The Met Office and the organisers are keen to ensure that the teams’ hard work during the hackathon doesn’t just disappear after the event, never to be seen again. To that end, we’re asking every team to produce some kind of output that can be stored on the hackathon website for anyone to look at and possibly reuse. This might take the form of code, a report, or a visualisation - it depends on the project. At the end of the hackathon, all teams should submit their project outputs to the organisers by 1pm on Friday June 4th.

On Friday afternoon, each team will give a five-minute presentation explaining the outputs from their project (this can be submitted as a pre-recorded video if you prefer, although please make sure someone from the team attends the presentation session to answer any questions from the judges!)

The judges will evaluate each team based on the following five criteria:

Quality of the project output

  • did the team deploy the projections in a scientifically valid way?
  • is the project output easy to understand for other users? (eg. is code clearly commented?

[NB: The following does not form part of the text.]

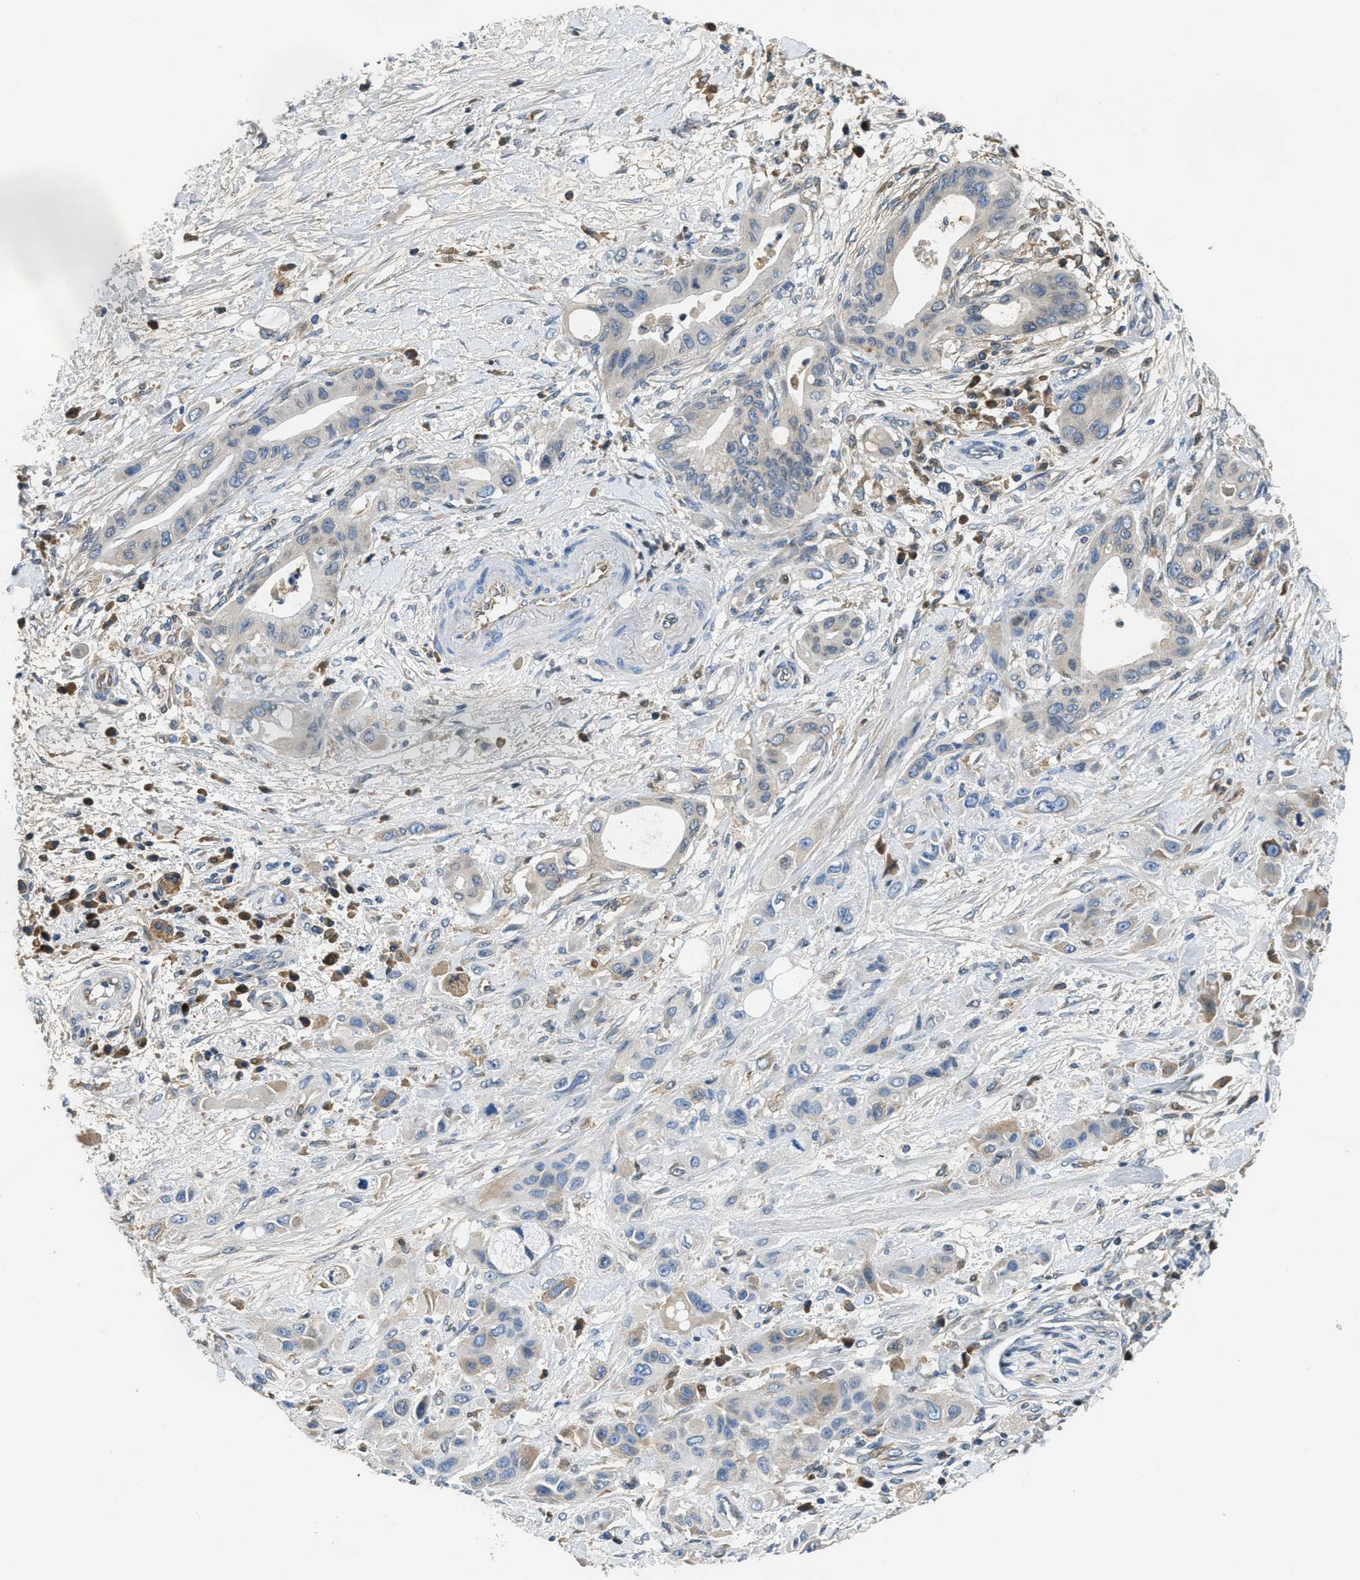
{"staining": {"intensity": "negative", "quantity": "none", "location": "none"}, "tissue": "pancreatic cancer", "cell_type": "Tumor cells", "image_type": "cancer", "snomed": [{"axis": "morphology", "description": "Adenocarcinoma, NOS"}, {"axis": "topography", "description": "Pancreas"}], "caption": "IHC image of human adenocarcinoma (pancreatic) stained for a protein (brown), which exhibits no staining in tumor cells.", "gene": "MPDU1", "patient": {"sex": "female", "age": 73}}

Are visualisations labelled and captioned so that anyone can understand what they show?)

Quality of the presentation

  • does the presentation clearly explain the question posed, the results of the project, and how the two are related?
  • is the presentation easy to follow? (remember: you’re presenting to a mixture of disciplines and levels)

Novelty

  • did the team combine data or methods in interesting ways?
  • did the team investigate beyond the short question posed in the project brief?

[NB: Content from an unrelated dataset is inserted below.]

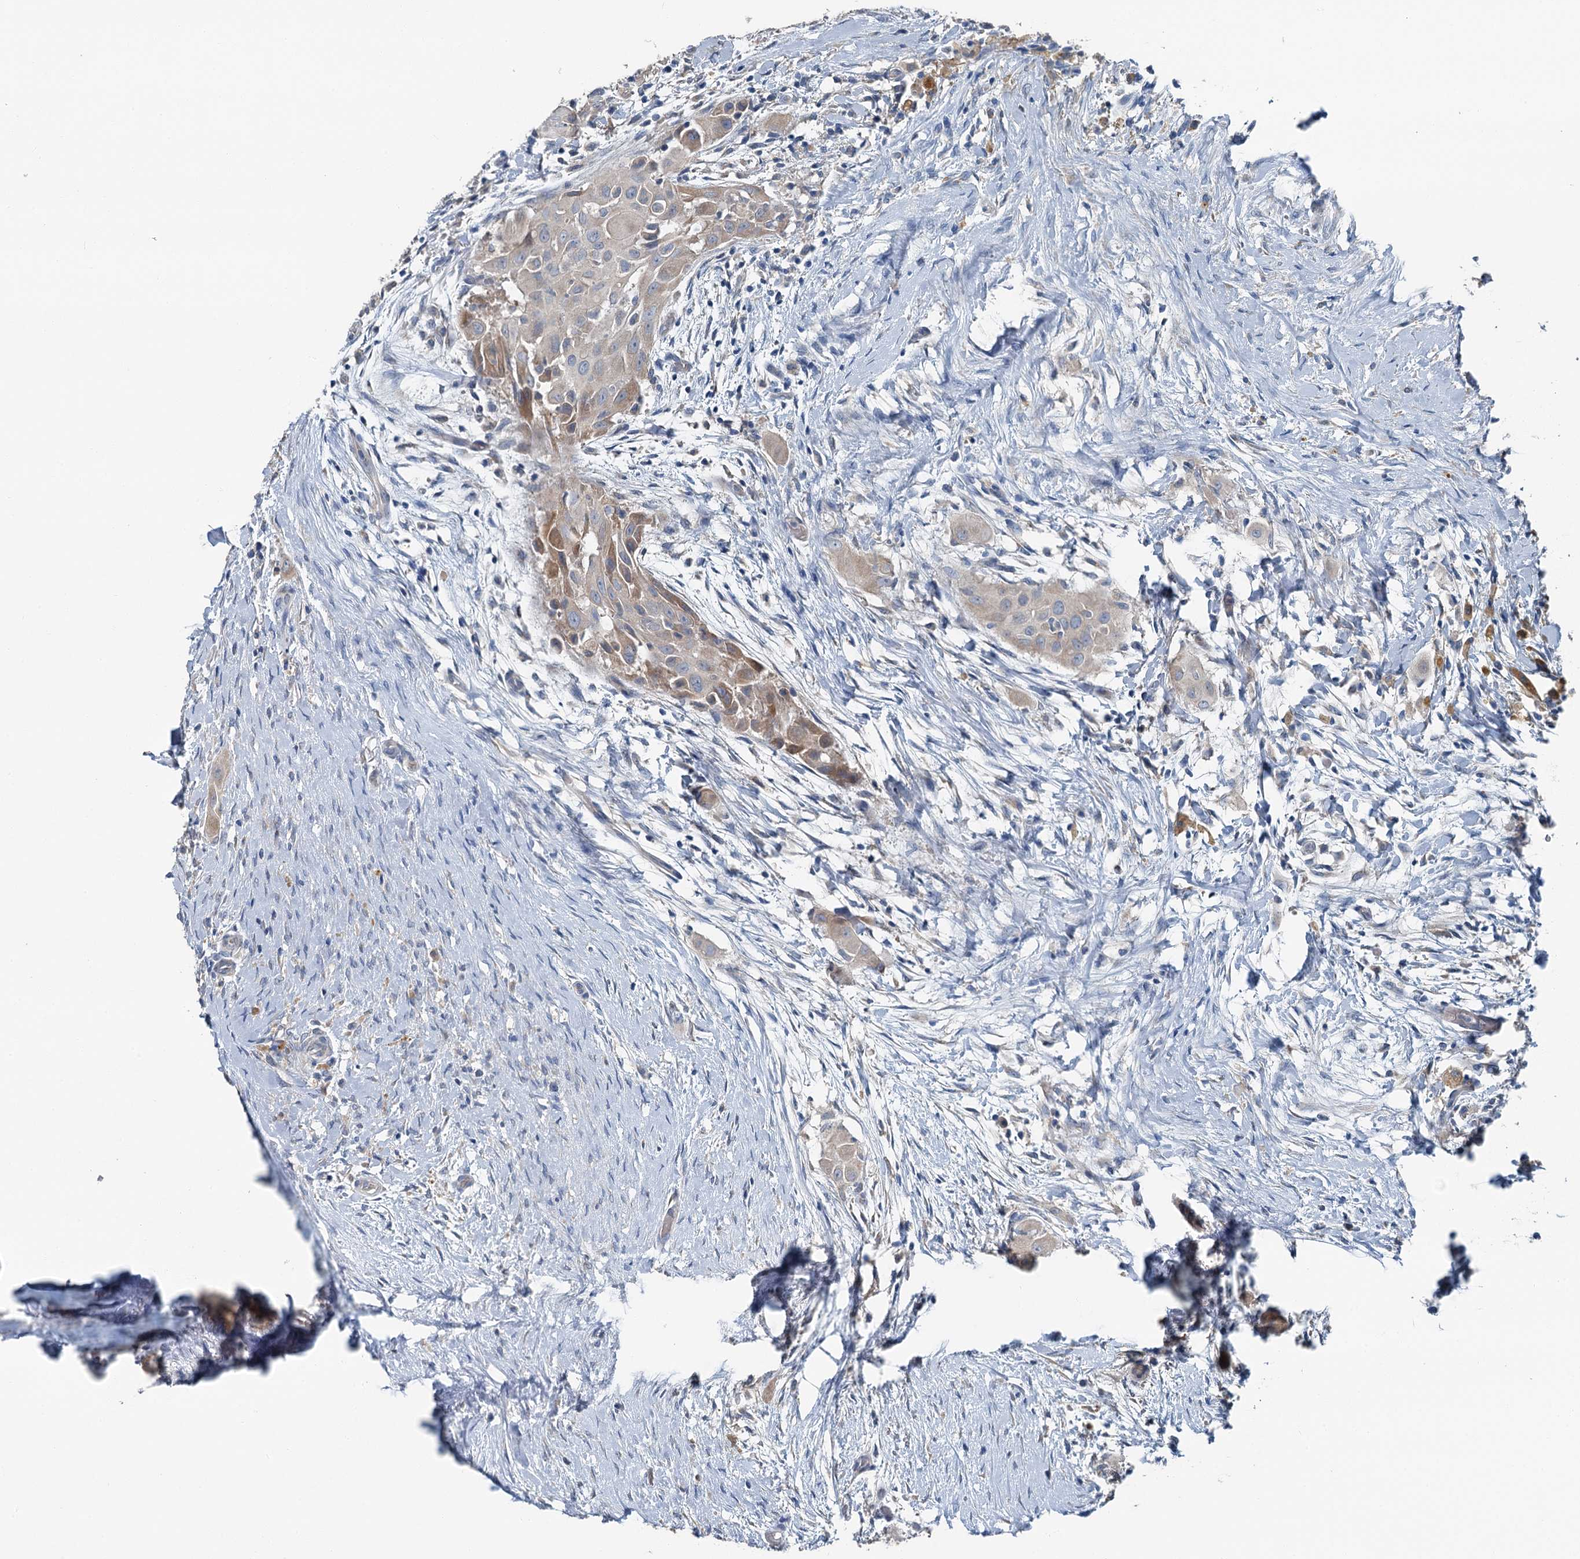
{"staining": {"intensity": "weak", "quantity": ">75%", "location": "cytoplasmic/membranous"}, "tissue": "thyroid cancer", "cell_type": "Tumor cells", "image_type": "cancer", "snomed": [{"axis": "morphology", "description": "Papillary adenocarcinoma, NOS"}, {"axis": "topography", "description": "Thyroid gland"}], "caption": "Immunohistochemical staining of human thyroid cancer exhibits weak cytoplasmic/membranous protein staining in about >75% of tumor cells.", "gene": "C6orf120", "patient": {"sex": "female", "age": 59}}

Interdisciplinary insights

  • did the team combine expertise from different subject areas to gain new insights?
  • have the team members learned anything from each other?

Teamwork

Each team will be visited at least once by one of the judges during the hackathon. The main purpose of this visit will be to check that all teams are able to make progress and to give an opportunity to ask for help and guidance. We shall also be checking that all participants enjoying what they’re working on. This criteria not penalise groups asking for help, but rather will assess:

  • did all team members contribute to the project?
  • if any problems arose, how were they resolved?